The power lines were cut in Uruapan and Tehuacan, towns with large indigenous populations and serious poverty. 'Mexicans, carry out revolution, destroy a pylon,' said the EZLN statement faxed to Mexican newspapers. The attacks may have bveen carried out by other anti-government groups rather than the Zapatistas but they were a further psychological blow to Mr Salinas. In other incidents riot police cleared the stock exchange after a Zapatista bomb scare and airports declared maximum security alerts.
Despite press, radio and television coverage heavily weighted in favour of the government, the Chiapas insurgency was said to be finding a sympathetic response among poor Mexicans, Indians and mestizos, in the capital and elsewhere, perhaps because of the symbolism associated with Emiliano Zapata, the peasant revolutionary hero.
Mr Salinas told the nation: 'This is not an Indian uprising but the action of a violent armed group. It is an action against the national interest. This group is against Mexico.
'We are advancing firmly, although the situation continues to be delicate since the aggressors have continued to attack our soldiers. But they are going to fail.' For the first time he appeared to give some ground to the rebels by referring to a 'pardon'. The Zapatistas and Roman Catholic intermediaries have called for an amnesty. But Mr Salinas's reference was highly conditional. 'For those poverty-stricken (peasants) who participated after being tricked, or pressured, or out of desperation, we will seek fair treatment and consider a pardon,' he said.

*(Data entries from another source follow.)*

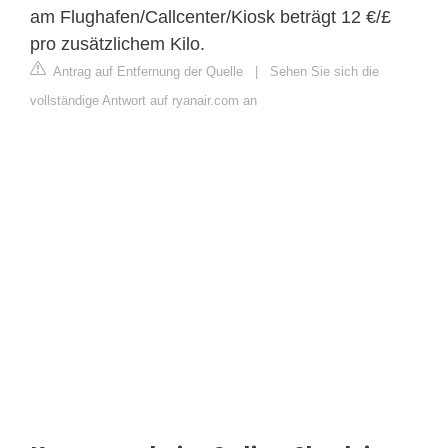
am Flughafen/Callcenter/Kiosk beträgt 12 €/£
pro zusätzlichem Kilo.
Antrag auf Entfernung der Quelle
|
Sehen Sie sich die
vollständige Antwort auf ryanair.com an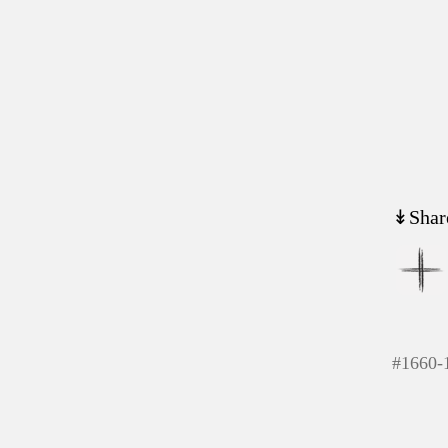
↡Shar
#
1660-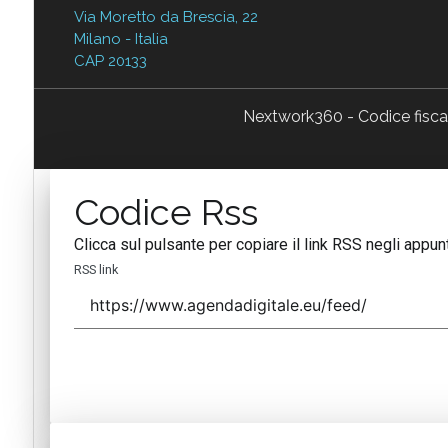
Via Moretto da Brescia, 22
Milano - Italia
CAP 20133
Nextwork360 - Codice fisc
Codice Rss
Clicca sul pulsante per copiare il link RSS negli appunt
RSS link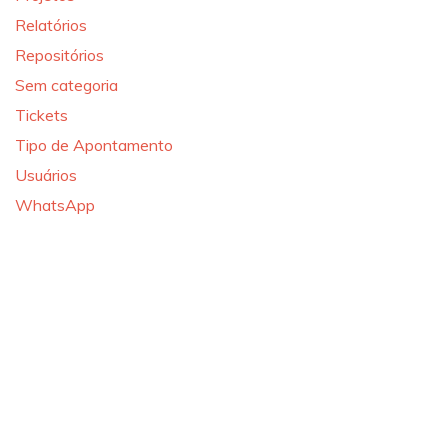
Relatórios
Repositórios
Sem categoria
Tickets
Tipo de Apontamento
Usuários
WhatsApp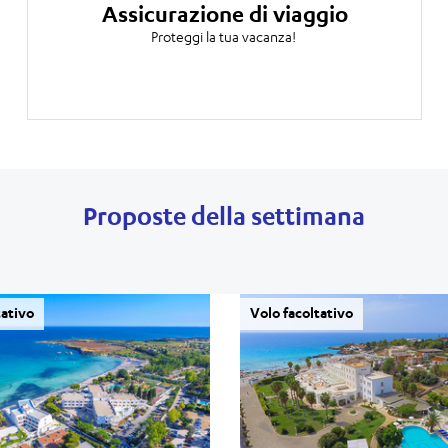
Assicurazione di viaggio
Proteggi la tua vacanza!
Proposte della settimana
tativo
Volo facoltativo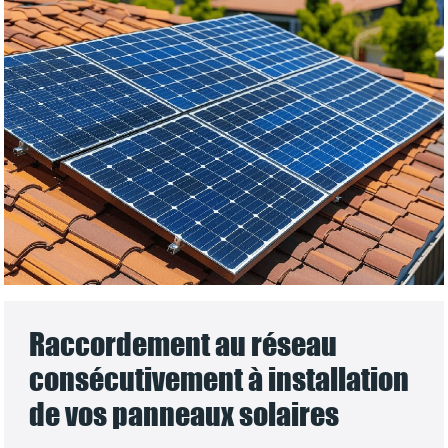
Raccordement au réseau
consécutivement à installation
de vos panneaux solaires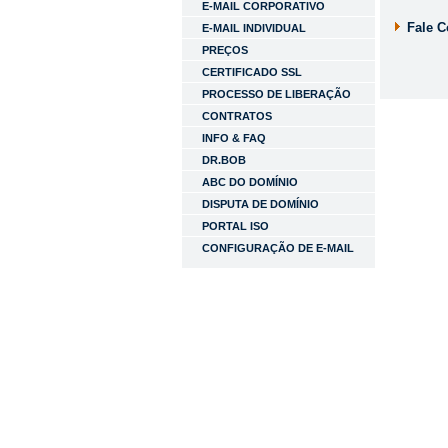
E-MAIL CORPORATIVO
Fale 
E-MAIL INDIVIDUAL
PREÇOS
CERTIFICADO SSL
PROCESSO DE LIBERAÇÃO
CONTRATOS
INFO & FAQ
DR.BOB
ABC DO DOMÍNIO
DISPUTA DE DOMÍNIO
PORTAL ISO
CONFIGURAÇÃO DE E-MAIL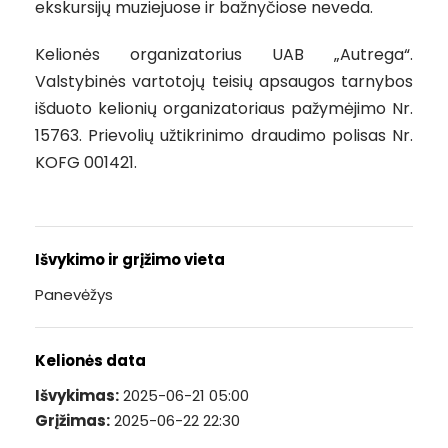
ekskursijų muziejuose ir bažnyčiose neveda.
Kelionės organizatorius UAB „Autrega“.
Valstybinės vartotojų teisių apsaugos tarnybos
išduoto kelionių organizatoriaus pažymėjimo Nr.
15763. Prievolių užtikrinimo draudimo polisas Nr.
KOFG 001421.
Išvykimo ir grįžimo vieta
Panevėžys
Kelionės data
Išvykimas:
2025-06-21 05:00
Grįžimas:
2025-06-22 22:30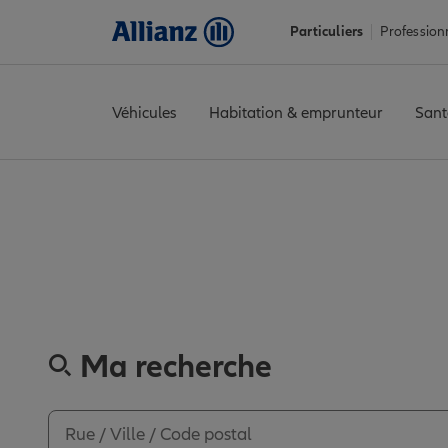
Particuliers
Profession
Véhicules
Habitation & emprunteur
Sant
Accueil
Trouver une agence Allianz
Nord
Sin-le-Noble
SIN L
Découvrez l
Ma recherche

That was a long way from the sort of amnesty guarantee the rebel leaders are demanding.
The Mexican army, after mobilising thousands more soldiers, appeared poised for an offensive in some areas. Troops backed by light tanks moved in force to areas north-west of here, where guerrilla units were said to have moved closer to the Chiapas state capital, Tuxtla Gutierrez. A guerrilla attack on the heavily guarded town appeared impossible but the authorities were concerned about sabotage.
Security was stepped up in and around installations of the state petroleum company, Petroleos Mexicanos. In San Cristobal troops sealed off further areas of the town centre and prepared for action.
The Zapatistas were said to be still in control of one small town, Chanal, where they were refusing to allow civilians to leave. Most guerrillas have retreated into the hills and jungle east of here. A young man who said he had escaped from Chanal told reporters a policeman shot by the rebels on 1 January was still lying in a street on Thursday.
Reporters who reached what appeared to be a guerrilla base at Guadalupe Tepeyac earlier in the week, before the army cut most roads, said they saw 1,200 guerrillas, holding more than 90 hostages including the former governor of Chiapas, Absalon Castellanos. Guadalupe Tepeyac is deep in the jungle 15 miles from Guatemala in an area where the army rarely ventures.